What the exercise asks
From the first line of the data through the line containing "### Re-export 하기 (Re-exports)", transcribe each line exactly. Pictures do not belong in the copy.

Exercise material
'''
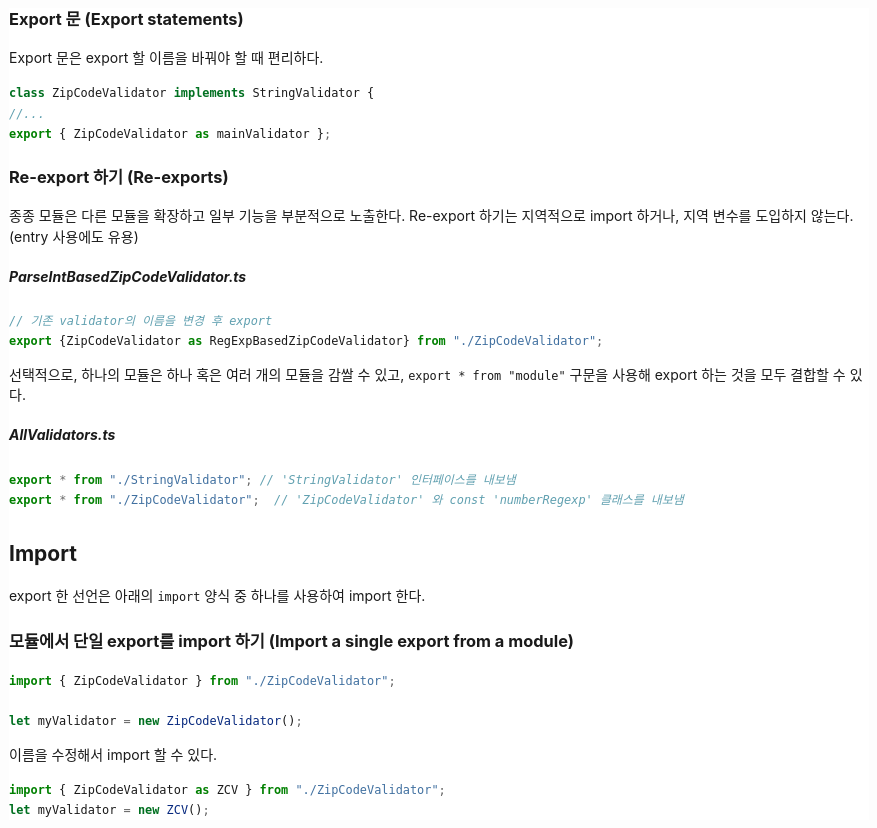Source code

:

### Export 문 (Export statements)

Export 문은 export 할 이름을 바꿔야 할 때 편리하다. 

```ts
class ZipCodeValidator implements StringValidator {
//...
export { ZipCodeValidator as mainValidator };
```



### Re-export 하기 (Re-exports)

종종 모듈은 다른 모듈을 확장하고 일부 기능을 부분적으로 노출한다. Re-export 하기는 지역적으로 import 하거나, 지역 변수를 도입하지 않는다. (entry 사용에도 유용)



##### ParseIntBasedZipCodeValidator.ts

```ts
// 기존 validator의 이름을 변경 후 export
export {ZipCodeValidator as RegExpBasedZipCodeValidator} from "./ZipCodeValidator";
```

선택적으로, 하나의 모듈은 하나 혹은 여러 개의 모듈을 감쌀 수 있고, `export * from "module"` 구문을 사용해 export 하는 것을 모두 결합할 수 있다.

##### AllValidators.ts

```ts
export * from "./StringValidator"; // 'StringValidator' 인터페이스를 내보냄
export * from "./ZipCodeValidator";  // 'ZipCodeValidator' 와 const 'numberRegexp' 클래스를 내보냄
```



## Import

export 한 선언은 아래의 `import` 양식 중 하나를 사용하여 import 한다.



### 모듈에서 단일 export를 import 하기 (Import a single export from a module)

```ts
import { ZipCodeValidator } from "./ZipCodeValidator";

let myValidator = new ZipCodeValidator();
```



이름을 수정해서 import 할 수 있다.

```ts
import { ZipCodeValidator as ZCV } from "./ZipCodeValidator";
let myValidator = new ZCV();
```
'''
Response to this task
Source code

:

### Export 문 (Export statements)

Export 문은 export 할 이름을 바꿔야 할 때 편리하다. 

```ts
class ZipCodeValidator implements StringValidator {
//...
export { ZipCodeValidator as mainValidator };
```



### Re-export 하기 (Re-exports)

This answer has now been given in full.